É na Hong Kong Express que convergem interesses de Ho e do conglomerado chinês que detém a Hainan, o HNA Group. A empresa, fundada em Março de 2004 pelo magnata dos casinos, começou a transportar passageiros no ano seguinte. E foi logo em meados de 2006 que a HNA entrou em cena, com a compra de 45% da participação do empresário macaense. Com esta aquisição, que se seguiu à apropriação, apenas dois meses antes, de outros 45% na CR Airways, a HNA quis recuperar terreno na vertente internacional.
Apesar de não haver praticamente informação sobre a estrutura accionista da Hong Kong Express, sites especializados e a imprensa internacional dão conta de que a participação de Stanley Ho no capital foi diminuindo ao longo do tempo para os actuais 25,3%. Além dos 45% do grupo HNA, o restante capital estará hoje repartido ainda por Mung Kin Keung (15%) e pela China Energy Development (14,7%).
A Hong Kong Express foi inicialmente pensada como companhia de aviação tradicional, mas a agressiva concorrência na região asiática impôs profundas mudanças e, em Junho de 2013, a administração transformou-a numa low cost. O primeiro voo como transportadora de baixo custo, e já sob a nova marca HK Express, aconteceu em Outubro desse ano.
No seu site, a HK Express pouco adianta sobre a sua história, que cinge, aliás, ao momento em que se deu esta reestruturação. Descreve-se como “a primeira e única” low cost de Hong Kong. Além de accionista, a HNA também tem acordos de code-share com a companhia, o que lhe permite vender bilhetes nos seus voos como se fossem seus. Também há referência a parcerias comerciais deste tipo entre a HK Express e outras transportadoras detidas pelo grupo chinês, como a Tianjin Airlines.
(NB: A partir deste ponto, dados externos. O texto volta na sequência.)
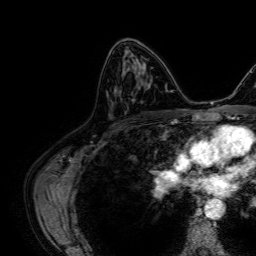
Breast MRI, one axial slice; position 39 of 64 along the scan axis; cropped to one breast; dynamic contrast-enhanced series, time point 2 of 7 at this slice position (early post-contrast); 1.5 T; TE 2.6 ms, TR 5.2 ms; 2.5 mm slice thickness; 256 × 256 image matrix. Female patient.
Outlined on this slice (semi-automatically segmented with operator editing):
- enhancing-tissue mask used for the functional tumour volume (all voxels passing the contrast-enhancement thresholds inside the analysis volume; usually the tumour): bounding box <134,60,139,64> (left, top, right, bottom; pixels)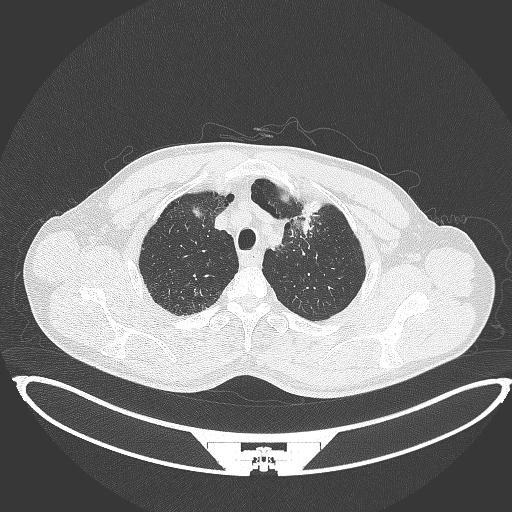
Chest CT, one axial slice; lung window (W 1500 / L -600 HU); 1 mm slice thickness; 512 × 512 image matrix, field of view 457 × 457 mm. Patient: male, 60 years. Case-level facts recorded for this patient, not image findings: clinical TNM (as recorded): T2a N0 M0; histopathological grade: G1-G2.
Outlined on this slice (bounding box drawn by a radiologist):
- lung tumour (recorded histology: squamous cell carcinoma): bounding box (x1, y1, x2, y2) in pixels: (284, 211, 314, 239)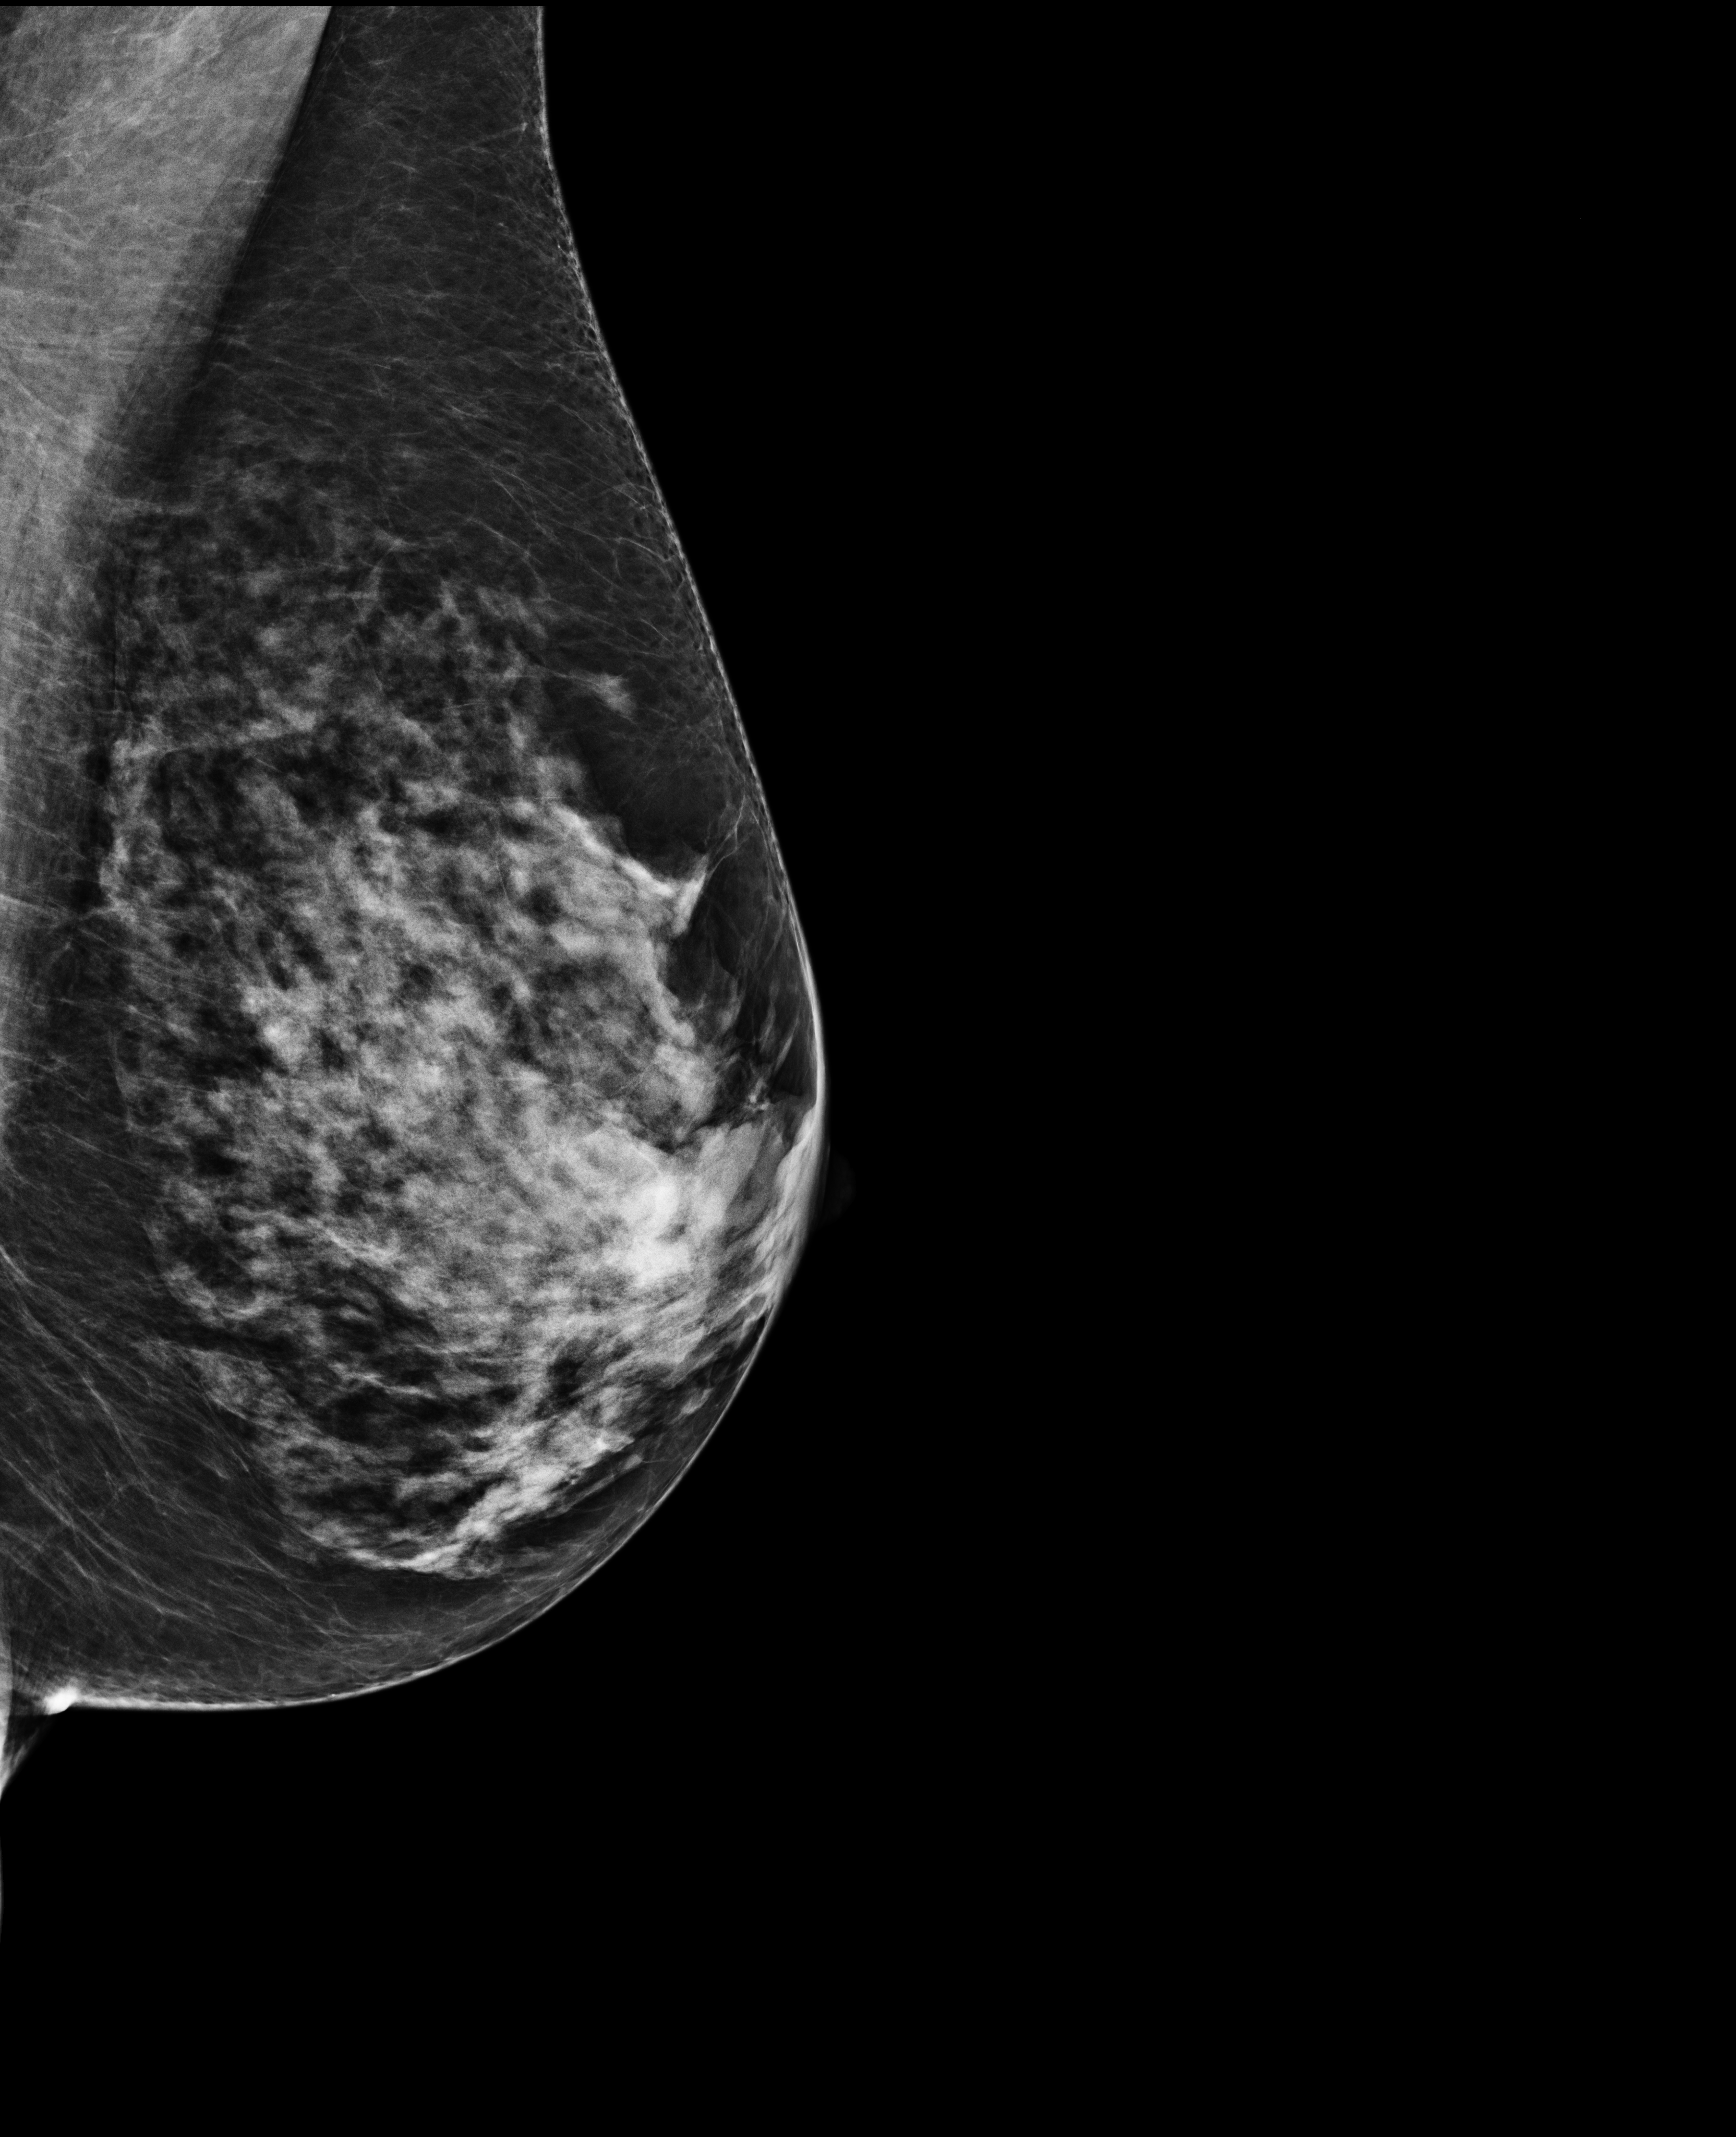
Digital mammogram (FFDM), left breast, MLO view, annual screening mammography examination. Female patient, age 66 years.
BI-RADS breast density category at the screening exam (both breasts, scale 1–4): 3. Final BI-RADS assessment for this screening round (tomosynthesis exam, both breasts): category 1. Recall: no recall after this screen.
No mesmo ano da transformação da HK Express, a holding de Stanley Ho fez um investimento importante no sector da aviação: a compra de 33,3% da Jetstar, uma companhia de aviação de Hong Kong cujo capital partilha com a australiana Qantas Airways e a China Eastern. A empresa, que tem como presidente Pansy Ho (filha do magnata macaense), prometia lançar os primeiros voos no final de 2013, mas tem vindo a debater-se com dificuldades para arrancar. As últimas notícias davam conta de objecções das autoridades na atribuição de licenças e da decisão de suspender novos investimentos e vender todos os aviões.
Negócios investigados
A TAP já foi parceira de Stanley Ho no passado, quando o empresário macaense adquiriu, através da Geocapital (que também tem como sócio o português Jorge Ferro Ribeiro), 85% da VEM, a unidade de manutenção que pertencia à falida Varig. O negócio, que inicialmente colocou 15% da empresa nas mãos da transportadora aérea nacional, foi feito em 2006. No ano seguinte, a TAP adquiriu a participação da Geocapital com um prémio de 20% (4,1 milhões), numa operação que está a ser investigada pela Procuradoria-Geral da República e que motivou buscas e inquirições ao presidente, Fernando Pinto.
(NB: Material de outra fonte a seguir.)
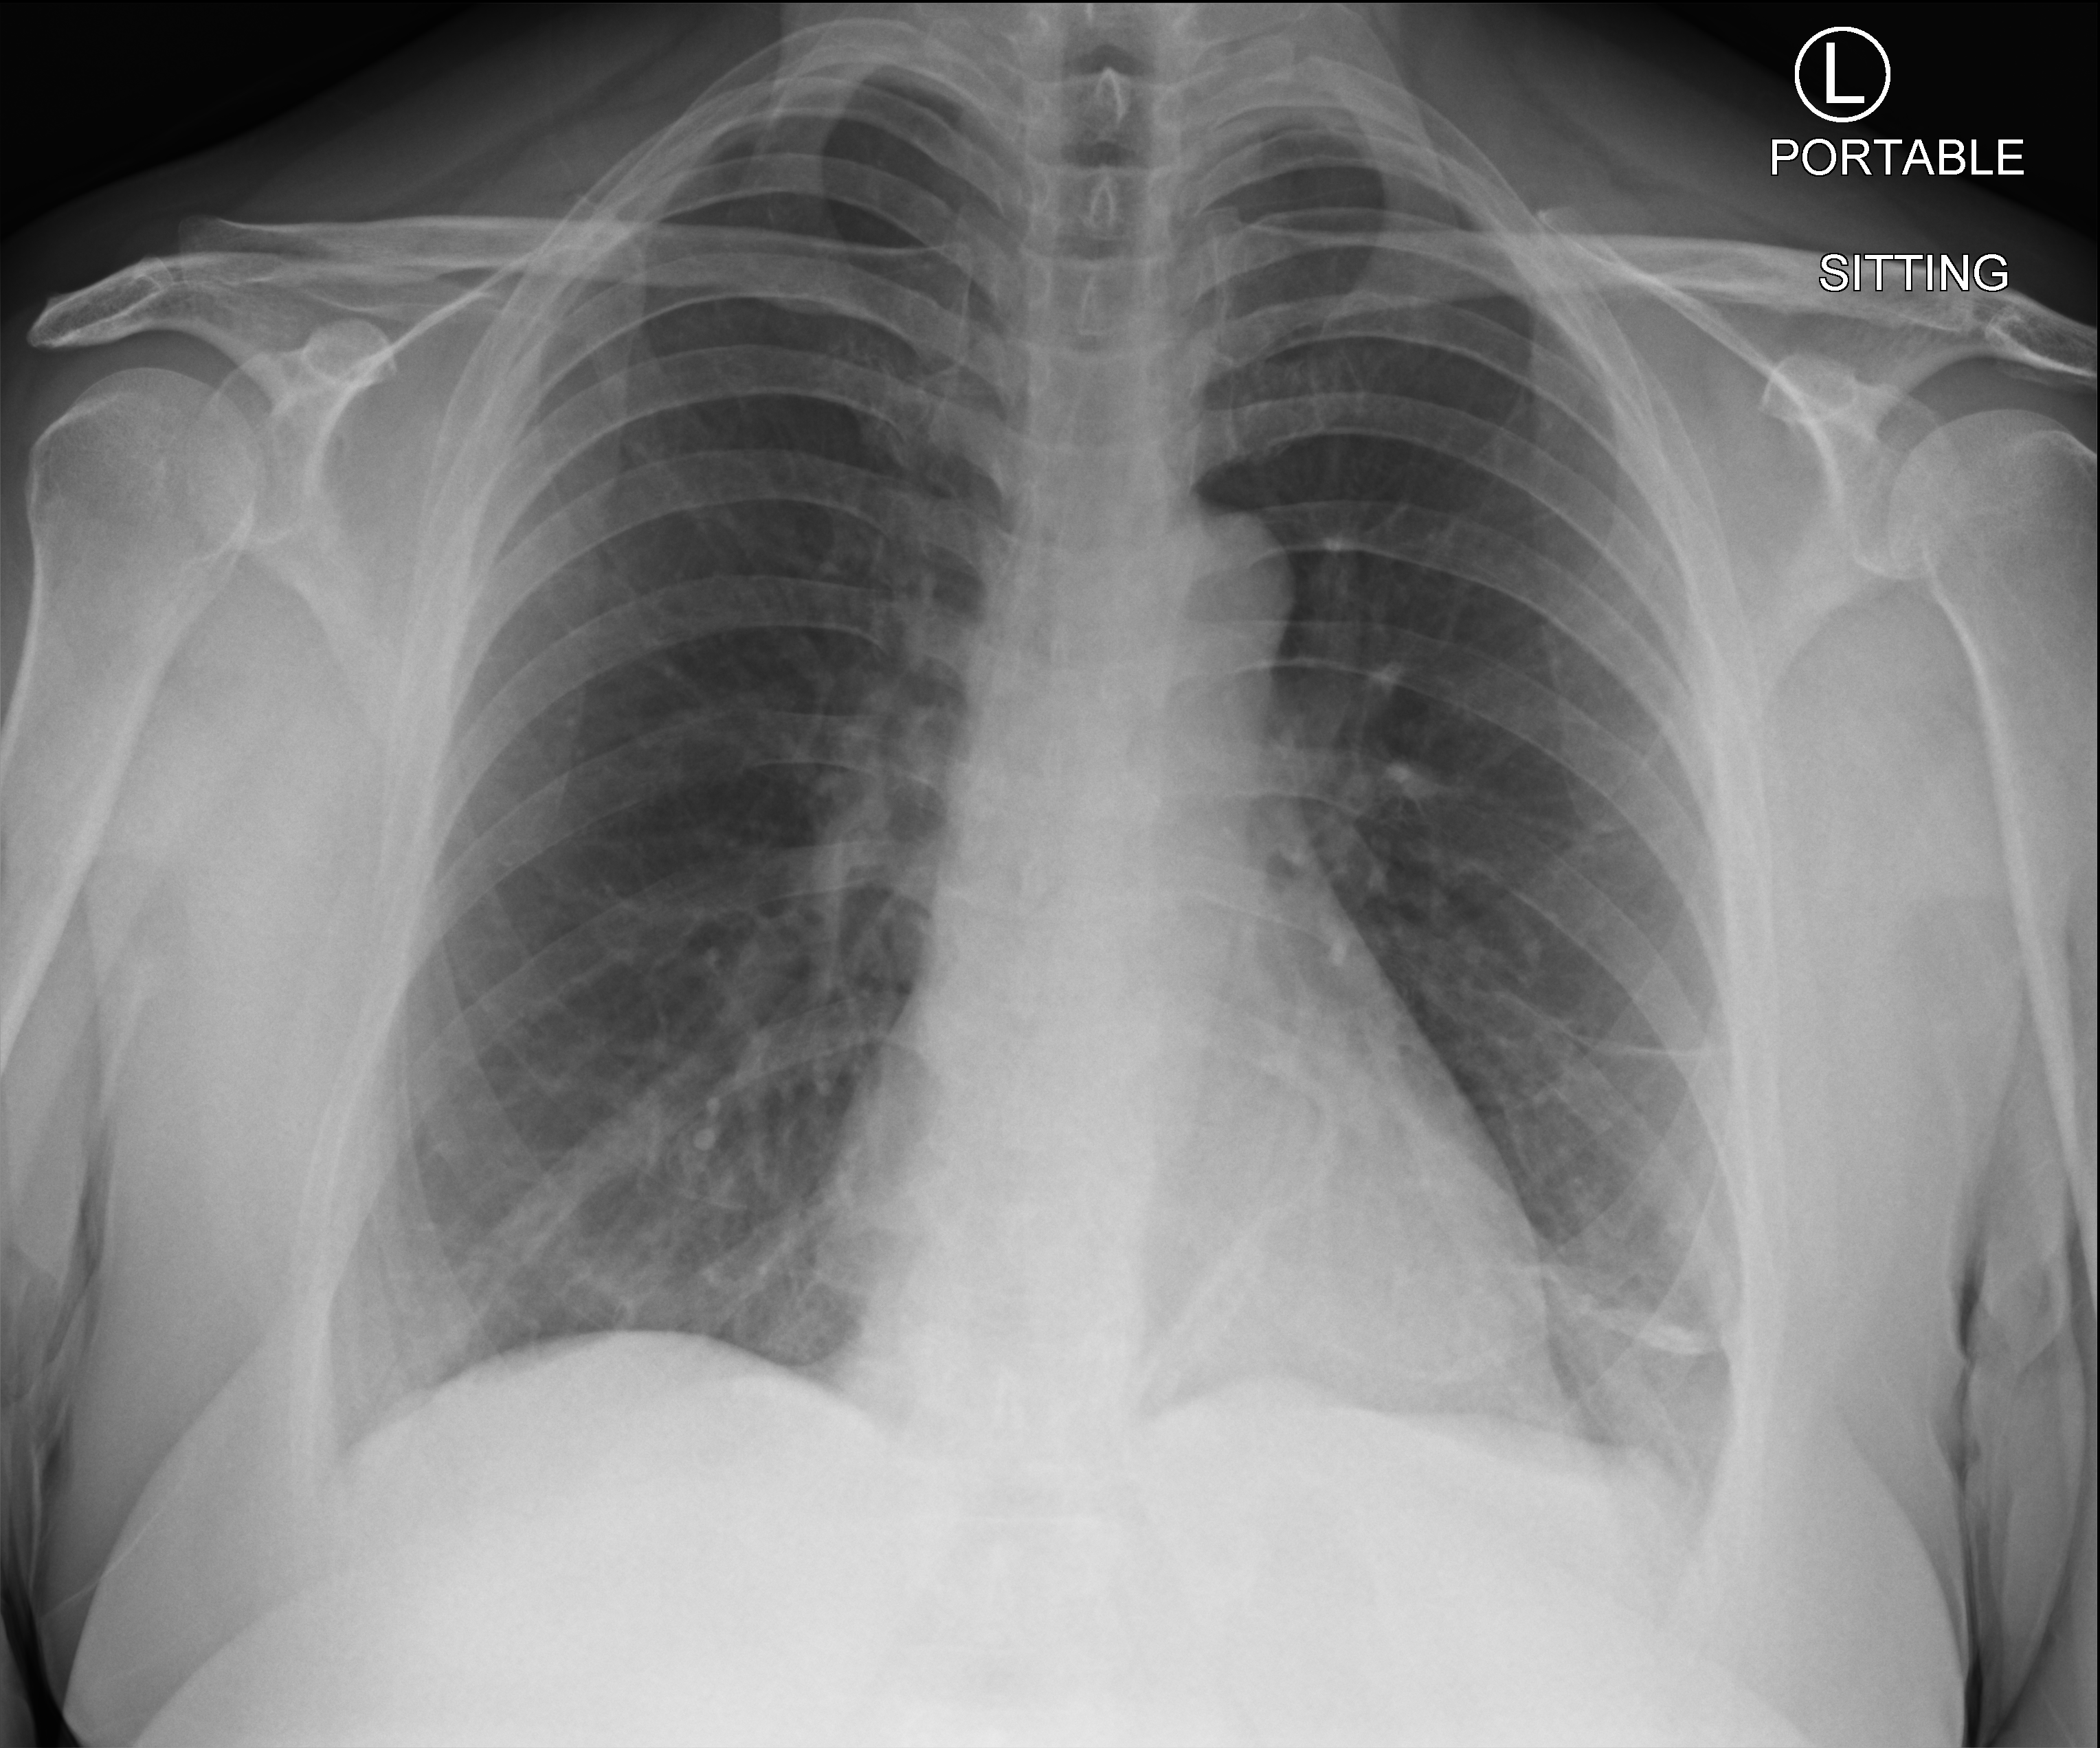
Chest X-ray (portable). Female patient hospitalised with COVID-19, age 18–59 years.
Hospital-stay facts (about this admission, not read from this image; timing relative to this image not recorded): mechanically ventilated during this hospital stay: no; length of hospital stay: 1 day; admitted to intensive care during this hospital stay: no.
A VEM, hoje designada por M&E Brasil, era vista na altura como estratégica pela transportadora aérea, que se comprometeu a recuperar o investimento em oito anos, mas tem vindo a acumular significativas perdas. E isto além de ter obrigado a TAP a desembolsar centenas de milhões de euros por causa de processos judiciais e laborais herdados do tempo em que pertencia à Varig.
Apesar de a parceria se ter desfeito em 2007, a Geocapital voltou a cruzar-se, indirectamente, com a companhia de aviação portuguesa à conta da privatização. Diogo Lacerda Machado, um dos administradores da sociedade de Stanley Ho e Ferro Ribeiro (que já ocupava o cargo na altura do negócio da VEM), foi chamado pelo Governo para negociar, em representação do Estado, o novo acordo de venda da TAP com a Atlantic Gateway.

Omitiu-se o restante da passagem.